Acne has always been a major problem with teenagers. Pimples have been described by teens as an embarrassing and nagging problem. With beauty business becoming a multi billion-dollar industry, every one wants a blemish less skin and a spotless complexion. Every year a new Indian girl wins an international beauty pageant and the focus now is on looking your best.

Pimples (acne) spoil the beautiful faces of many and severe acne is characterized by pustular sores and scarring. Only two major therapies are available at the movement to treat them - antibiotics and vitamin A. Both treatments have side effects. Vitamin A therapy in particular has been linked to birth defects, so must be prescribed with caution in women of childbearing age.

Commonly used antibiotics like erythromycin and tetracycline are now becoming increasingly powerless against acne causing skin bacteria - Propionibacterium acnes. Researchers led by Dr. Carl Erik Nord of the Karolinska Institute in Stockholm, Sweden studied this growing antibiotic resistance on the part of P.acnes and have opined that the used of antibiotics to treat acne should be restricted and other regimens should be tested. The findings were presented on May 23rd at the annual meeting of the American Society of Microbiology.
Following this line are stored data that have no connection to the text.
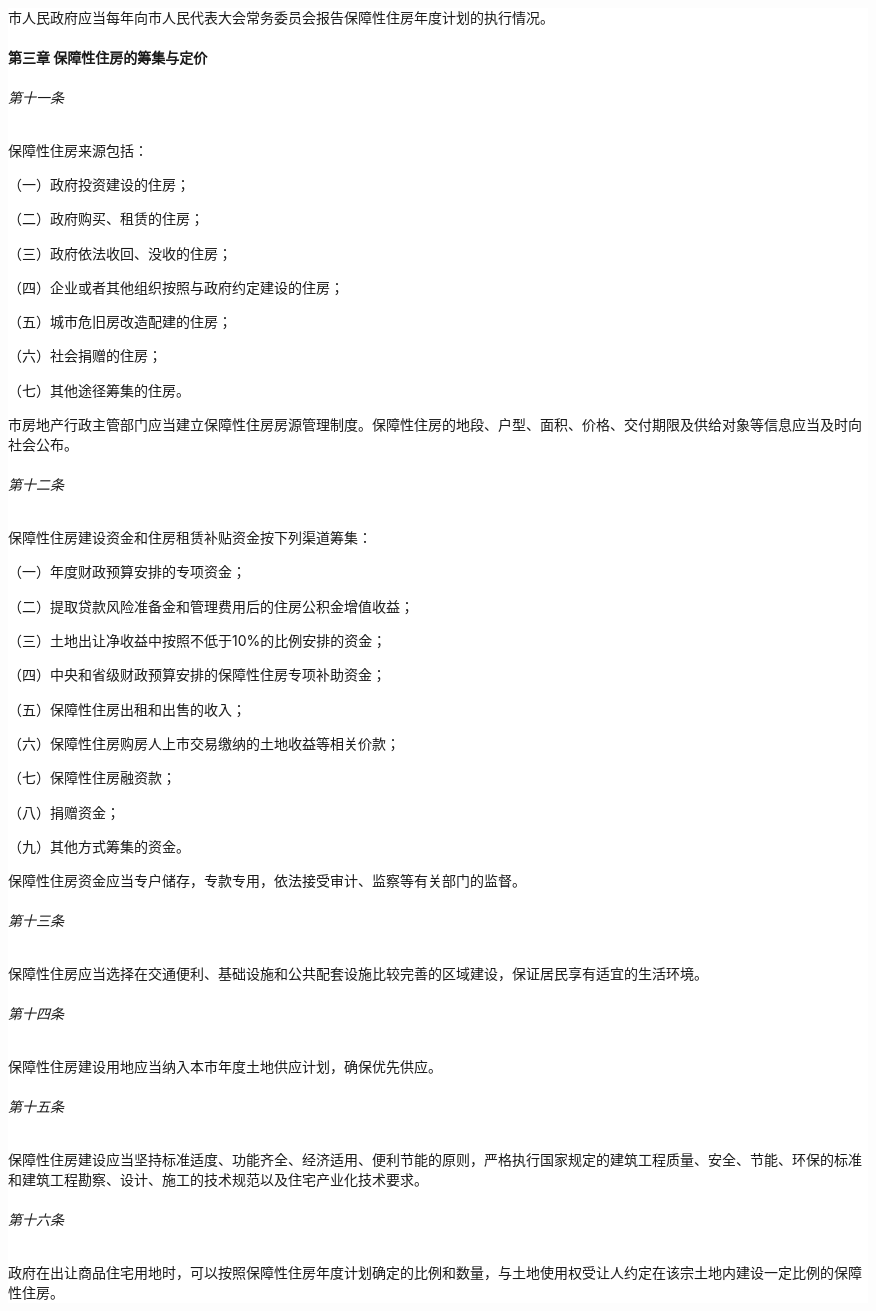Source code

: 市人民政府应当每年向市人民代表大会常务委员会报告保障性住房年度计划的执行情况。

#### 第三章 保障性住房的筹集与定价

###### 第十一条

保障性住房来源包括：

（一）政府投资建设的住房；

（二）政府购买、租赁的住房；

（三）政府依法收回、没收的住房；

（四）企业或者其他组织按照与政府约定建设的住房；

（五）城市危旧房改造配建的住房；

（六）社会捐赠的住房；

（七）其他途径筹集的住房。

市房地产行政主管部门应当建立保障性住房房源管理制度。保障性住房的地段、户型、面积、价格、交付期限及供给对象等信息应当及时向社会公布。

###### 第十二条

保障性住房建设资金和住房租赁补贴资金按下列渠道筹集：

（一）年度财政预算安排的专项资金；

（二）提取贷款风险准备金和管理费用后的住房公积金增值收益；

（三）土地出让净收益中按照不低于10%的比例安排的资金；

（四）中央和省级财政预算安排的保障性住房专项补助资金；

（五）保障性住房出租和出售的收入；

（六）保障性住房购房人上市交易缴纳的土地收益等相关价款；

（七）保障性住房融资款；

（八）捐赠资金；

（九）其他方式筹集的资金。

保障性住房资金应当专户储存，专款专用，依法接受审计、监察等有关部门的监督。

###### 第十三条

保障性住房应当选择在交通便利、基础设施和公共配套设施比较完善的区域建设，保证居民享有适宜的生活环境。

###### 第十四条

保障性住房建设用地应当纳入本市年度土地供应计划，确保优先供应。

###### 第十五条

保障性住房建设应当坚持标准适度、功能齐全、经济适用、便利节能的原则，严格执行国家规定的建筑工程质量、安全、节能、环保的标准和建筑工程勘察、设计、施工的技术规范以及住宅产业化技术要求。

###### 第十六条

政府在出让商品住宅用地时，可以按照保障性住房年度计划确定的比例和数量，与土地使用权受让人约定在该宗土地内建设一定比例的保障性住房。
The implication of these findings is that at some point in the future, antibiotics could become useless in the fight against acne. Dr. Nord and his team recommend, that dermatologists should closely monitor the drug resistance of bacterium as they treat individual patients. If resistance to a particular drug develops, the physician should consider switching the patient to an alternate antibiotic or an alternate therapy.

The scientists are also probing the possibility of harnessing a therapeutic vaccine to prevent acne. If successful, this can prove to be an effective solution for millions of patients, most of them teenagers, suffering from physical and psych ological trauma of severe acne.